Slow to boil in public, Teller County commission chair Jim Ignatius erupted in anger at the commissioners' meeting Nov. 21.
He started with a simmer, reading from a report on the November election by Al Davidson, manager of elections in Teller County and representative of the Secretary of State.
Davidson was hired after the Secretary, Scott Gessler, mandated that Teller County's clerk and recorder J.J. Jamison be removed from the election process because she wasn't meeting her election responsibilities.
“We have had no complaints from voters, the (political) parties or other government agencies,” states the report read by Ignatius. “I also want to mention the tremendous effort given to us by our three lead judges, Rich McKee in Cripple Creek, Rip Blaisdell in Woodland Park and Catherine DiMauro in Divide. I want to also recognize the other 63 judges and 21 student judges who attended training and performed so well on election day.”
But Davidson issued a note of caution. “The fate of future elections is in good hands with Krystal Brown and Stephanie Fisher, as long as they are allowed to do what is necessary to conduct successful elections,” the report states.
Still burned over the snafus that happened during the June primary, Ignatius boiled over.
“This man is a class act; without him, I think we would have had an absolutely devastating outcome,” said Ignatius, speaking to Jamison. “I have mixed emotions; as proud as I am about this thing, I am so stinking disappointed in you it blows me away. Your constant lying, your inability to perform your job, I mean it just absolutely blows me away.
“Everything you touched throughout this process, whether it was this report or the other two reports you denied, did not serve the people of this county the way you should have. And it's very disappointing. Thank God for Al Davidson, I hope you don't chase away your other stellar employees. You have staff that does amazing stuff, so treat `em well, would you?”
Jamison did not respond to the criticism while continuing to record the meeting.
Several days after the meeting, Ignatius offered several examples of Jamison's public denials.
“She said publicly that she was `blindsided' by the Secretary's report. The Secretary told us he had been working with the clerk's office for 18 months prior to the June 26 primary,” Ignatius said.
As well, Jamison said she asked for help from the Secretary's office, Ignatius said. “We were ordered, mandated, by the Secretary to hire Al (Davidson) and Deb (Silva),” Ignatius said.

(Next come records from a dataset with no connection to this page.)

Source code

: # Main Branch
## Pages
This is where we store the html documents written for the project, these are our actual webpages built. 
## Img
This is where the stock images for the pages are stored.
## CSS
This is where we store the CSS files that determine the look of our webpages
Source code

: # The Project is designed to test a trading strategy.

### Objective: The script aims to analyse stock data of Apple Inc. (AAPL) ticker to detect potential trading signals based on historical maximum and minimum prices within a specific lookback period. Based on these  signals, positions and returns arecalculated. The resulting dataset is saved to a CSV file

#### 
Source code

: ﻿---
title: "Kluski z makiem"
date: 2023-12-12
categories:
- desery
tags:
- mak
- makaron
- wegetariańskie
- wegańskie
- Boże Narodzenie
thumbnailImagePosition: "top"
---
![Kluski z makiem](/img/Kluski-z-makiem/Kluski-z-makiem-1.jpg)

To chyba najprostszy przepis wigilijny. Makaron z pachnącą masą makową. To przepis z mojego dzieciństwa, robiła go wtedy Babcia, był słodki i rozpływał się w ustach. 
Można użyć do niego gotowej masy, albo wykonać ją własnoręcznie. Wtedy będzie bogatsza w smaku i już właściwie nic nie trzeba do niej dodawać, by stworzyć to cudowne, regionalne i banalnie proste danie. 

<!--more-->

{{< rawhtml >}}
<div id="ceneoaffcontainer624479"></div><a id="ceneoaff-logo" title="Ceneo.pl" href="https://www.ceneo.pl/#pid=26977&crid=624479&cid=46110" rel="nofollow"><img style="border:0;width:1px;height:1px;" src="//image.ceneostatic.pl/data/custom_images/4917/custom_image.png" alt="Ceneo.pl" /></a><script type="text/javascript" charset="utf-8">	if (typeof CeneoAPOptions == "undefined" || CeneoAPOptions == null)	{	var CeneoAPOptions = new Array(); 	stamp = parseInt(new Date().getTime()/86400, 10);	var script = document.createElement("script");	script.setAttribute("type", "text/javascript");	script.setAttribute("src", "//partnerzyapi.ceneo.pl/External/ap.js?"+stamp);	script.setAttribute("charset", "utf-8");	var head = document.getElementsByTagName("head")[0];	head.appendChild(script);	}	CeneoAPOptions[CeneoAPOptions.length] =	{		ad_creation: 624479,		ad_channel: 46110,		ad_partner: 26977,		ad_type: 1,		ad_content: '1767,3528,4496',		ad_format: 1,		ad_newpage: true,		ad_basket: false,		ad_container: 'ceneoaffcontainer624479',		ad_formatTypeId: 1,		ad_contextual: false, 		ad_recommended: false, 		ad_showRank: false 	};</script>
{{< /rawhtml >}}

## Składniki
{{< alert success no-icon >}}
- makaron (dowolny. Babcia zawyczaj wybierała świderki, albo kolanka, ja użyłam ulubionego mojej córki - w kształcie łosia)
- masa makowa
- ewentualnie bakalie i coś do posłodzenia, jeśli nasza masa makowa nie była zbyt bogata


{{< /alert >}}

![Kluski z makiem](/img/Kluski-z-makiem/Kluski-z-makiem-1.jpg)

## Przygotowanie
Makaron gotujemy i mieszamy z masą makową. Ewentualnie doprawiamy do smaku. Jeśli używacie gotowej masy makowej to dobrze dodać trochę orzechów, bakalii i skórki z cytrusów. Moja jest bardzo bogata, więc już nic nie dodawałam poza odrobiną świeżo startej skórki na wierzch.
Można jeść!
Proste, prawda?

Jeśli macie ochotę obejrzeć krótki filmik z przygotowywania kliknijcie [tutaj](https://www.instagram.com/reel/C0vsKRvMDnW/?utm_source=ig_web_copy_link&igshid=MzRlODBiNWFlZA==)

As far as the missing signature line, Jamison blamed the vendor in a letter to the editor, Ignatius said, referring to Jamison's letter published in the Aug. 29 edition of the Courier View newspaper. “The missing line was 100 percent her responsibility.”
Contacted by email, Jamison replied that she had been advised to offer no comment.
Ignatius vowed to have more evidence at the commissioners' meeting Dec. 6.